Spaghetti squash gratin.
1 spaghetti squassh
4 cups baby spinach
1/4 cup + 1 tbsp parmesan cheese
1/3 cup fat free sour cream
salt and pepper to taste
heat the oven to 375
poke hole all over the squash with a fork, bake in a 375 oven for about an hour or until the squash is soft. once cool enough to handle remove the steam in and split in half long ways. remove seeds with a spoon careful not to remove too much flesh(you will lose a little this way). now using a fork scrape the flesh out completely and put in a bowl with spinach, sour cream and cheese. mix throughly and season with salt and pepper. place into a 8x8 pan and bake for 15 min on 375, then put on broil for 3 to 4 min until the top browns slightly. after 10 minutes of rest cut into.

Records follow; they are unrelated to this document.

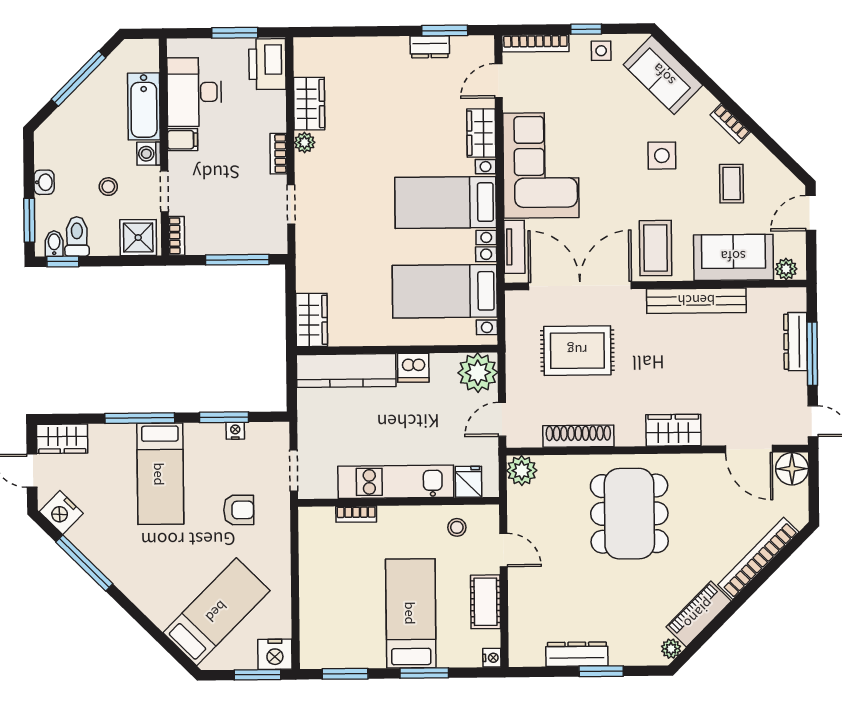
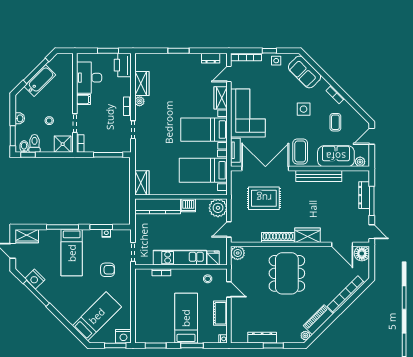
window: (445, 31) -> (178, 51), moved
dresser: (430, 47) -> (211, 58), moved
bathtub: (144, 106) -> (40, 81), moved, turned -135
washing machine: (149, 154) -> (68, 106), removed
shoe rack: (578, 436) -> (278, 237), moved
nightstand: (61, 513) -> (35, 279), moved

12 large capri tomatos(quartered)
1 red bell pepper(julienne)
1 tbsp aged balsamic
1 yellow onion(sliced 11/2 inch thick)
2 tbsp shredded parmesan cheese
heat oven to 375
Lay the onions on a sheet tray, spray with pan spray and season with salt and pepper. Bake for 25 to 30 minutes until soft and sweet.
once onions come out of the oven, rough chop and put in a bowl, mix that with all other ingredients and let sit for one hour. season with salt and pepper and serve with chicken and squash.